It’s sweet when kids take an interest in politics.
‘How many you expecting?’ I ask. Biker numbers are back up since the city went to the rats.
‘Couple of hundred,’ she says. ‘You in?’
I adjust my new fedora and look at the other two. They look even younger than Jiko and hardly as brave.
‘I’m on the run,’ I say. Feel like an old man. Wrong side of forty and can’t join the party. ‘Last thing I need is to join a bloody ride. You’re cop bait, you girls.’
All of them smile like I’ve just given them a compliment. Stupid kids.
‘Stay at mine as long as you want,’ Jiko says. ‘We won’t be home before dawn.’
‘That’s my girl.’
She winks and straddles her bike. I’m surprised those skinny jeans don’t just rip right through the middle. The girls shoot up their engines and I’m left in their smoke. Alone again. Lean up against the alley wall and watch the bikes from the shadows. Drones are out in force tonight and the cops won’t be far behind them. Like kids with stringless kites. Now it’s just me with the backstreets of Sonaya and the darkness. My two best friends.
I skulk back to Jiko’s apartment block. There’s an old man in the basement who sometimes has bottles of wine to shift. A blind old mouse. I think about splitting a bottle with him before I head out, but Shinji’s waiting there in front of the graffitied doors. Blasted kid. Thirteen, with a gang tattoo on his neck and a mouth full of bloody gums and swear words you’ve never heard before. Owes me his life but I don’t want it.
‘What you doing here?’ I ask. Don’t like people knowing where to find me.
‘Bernd,’ he says. ‘Sent for me to get you.’
I look the kid up and down. Like a newborn lamb without its wool.
‘Delivery boys are the first to get it, you know,’ I say. ‘You better hope Bernd has got something for me to drink.’
We take off towards The Rivers. Spiderweb of alleys for the poor and the drunk.
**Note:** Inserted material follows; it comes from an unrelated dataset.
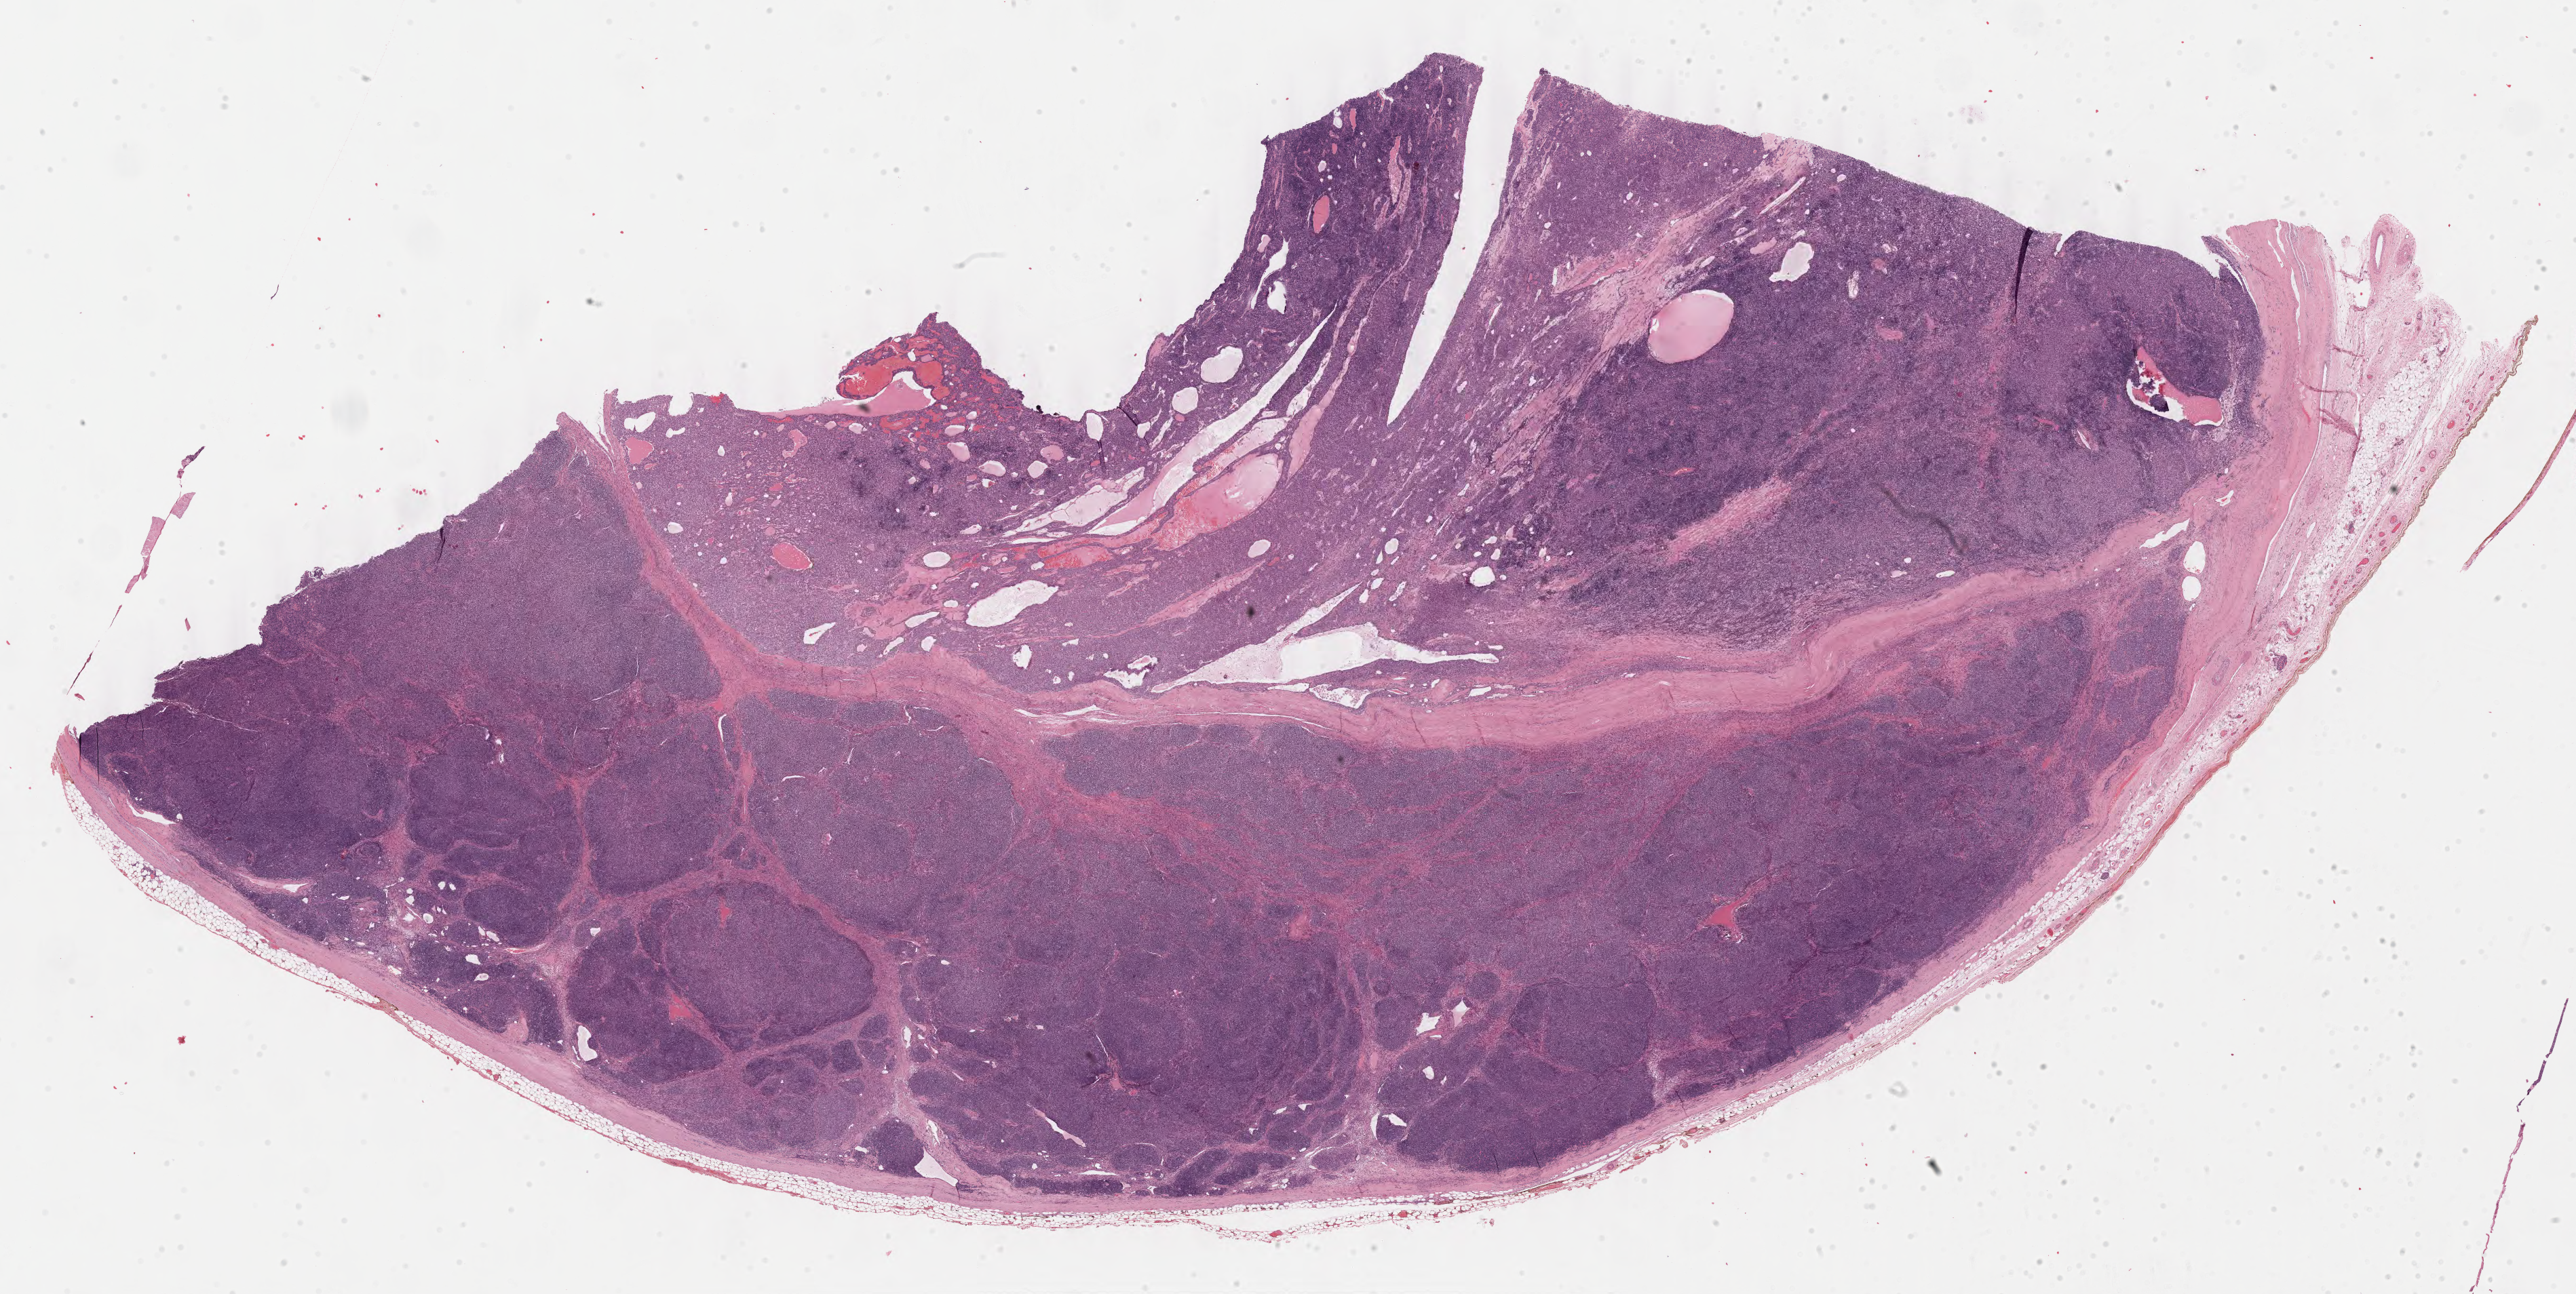
H&E whole-slide image — whole scanned area (about 30.0 x 15.1 mm, from a 40x scan) shown as a low-resolution overview, formalin-fixed paraffin-embedded (FFPE) diagnostic section, sample: primary tumour, thymus. Female patient; age at initial diagnosis 81 years.
• histologic diagnosis: Thymoma, type AB, malignant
Best part of the city to hide in if you’ve got blood on your hands. I wish I just had it on my hands; I’m up to my knees in the stuff.
‘You look like a fucking cowboy,’ Shinji says.
Damn kid. I am a cowboy. A pirate and a criminal too, if you want. Take your pick, as long as he’s the villain. Gone for a new look since the rooftop killings. This time it’s the brown fedora, wide brim and all, tilted down over my eyes. Gotta keep playing the game.
‘You better watch out it doesn’t fall off,’ the kid says. ‘Hats are meant for people with two ears, aren’t they?’
I grab him by the back of the neck like a runt puppy. Shut it, boy.
‘What you doing creeping around tonight?’ I ask. ‘Cops aren’t after you, little punk. Best stay away from me if you wanna keep it that way.’
‘I was an August Fifth, wasn’t I?’ Shinji says. ‘Wanna drink to celebrate.’
News to me. I don’t look up at him, though.
‘I don’t do birthday parties,’ I say. ‘I’m not your father, boy. And I wouldn’t give you a drink if I was.’
The kid’s quiet. Damn August Fifths. One of the government’s incentives to get the population back up. Damn stupid one if you ask me. Give everyone the day off once a year. November fifth, Family Day. ‘Let your patriotism explode,’ they say. Want everyone to go home and fuck. Bonuses paid to mums who give birth nine months later. Births on Independence Day get a fortune. Bad news all round.
‘What happened to your parents’ money, then?’ I ask. Like I need to. ‘Money shot straight into their veins?’
‘Damn right,’ Shinji says. He spits on the floor. ‘Been on the streets since I was six.’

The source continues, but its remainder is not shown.